Photos from the Past

Fresh from our family archives is a photo of the village of Grimm, Russia, taken from the side view of a typical home. I suspect the home belongs to a relative of ours, although I cannot confirm that detail.

In the foreground, the roof of the home is in disrepair, with part of it actually missing. A small mud and stone barn is in the backyard, obviously in better shape than the home. Notice the laundry hanging on a clothes line in the back yard. Beyond the picket fence at about the mid-line of the photos, you can see another home and barn in worse shape than those in the foreground. In the background, the village church and school buildings are visible.

Photo of house and barn in Grimm, Russia

Photo of house and barn in Grimm, Russia, left side

Photo of Grimm, Russia House and Barn

Photo of Grimm, Russia House and Barn, right side

The photo was too large for me to scan in one pass, so I’ve included both photos, rather than trying to stitch them together. This was the kind of life my mother’s family lived in Russia.

From top left: Mollie, Eva, Ann, Emily, Carl and Edward Fritzler, circa 1920.

From top left: Mollie, Eva, Ann, Emma, Carl and Edward Fritzler, circa 1923.

Pictured above is my mother’s maternal family, circa about 1923. They immigrated from Grimm, Russia to the United States in 1913 and settled in Chicago for 5 years before moving to Fort Collins, Colorado. During their stay in Colorado, my grandmother, Mollie, was forced to drop out of high school and work in the sugar beet fields to help support her family. In 1923 the family moved to Fond du Lac, Wisconsin, where they finally put down roots. Mollie married Alex Kaiser in 1926 and the couple settled in Milwaukee.

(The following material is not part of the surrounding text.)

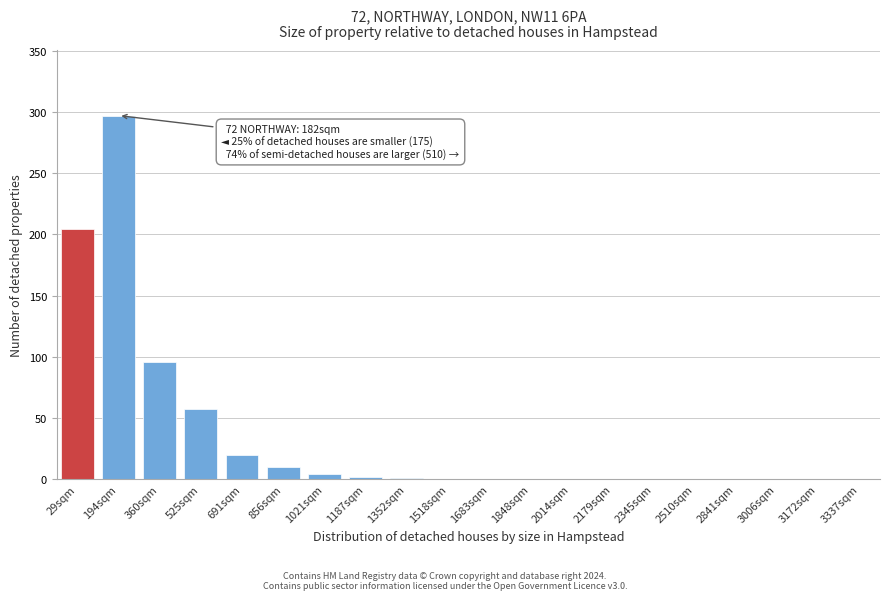

Which category has the highest value across all series?

194sqm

Interesting to note, the men in this photo outlived the women by decades. Carl, the oldest son, lived to be 90. Shortly before his death, he reconnected with a cousin who remained in Russia but eventually immigrated to his homeland after the fall of the Berlin Wall. Edward, the youngest sibling, passed away earlier this year. He was 95 years old.

When you are reading Chapters 6, 7 and 8 of Braha and you read the description of Grimm or think about the barn where Leena and Peter would secretly meet, think about the photos above. This was the life that the Germans in Grimm, Russia, lived. This is what my grandparents and their children left behind around the same time that fictional Leena Weiss was whisked off to Gatchina and later Braha, the location of her secret sanctuary in the historic chapel in Finland.

The story of the Germans from Russia always sobers me because it’s my family’s story, too.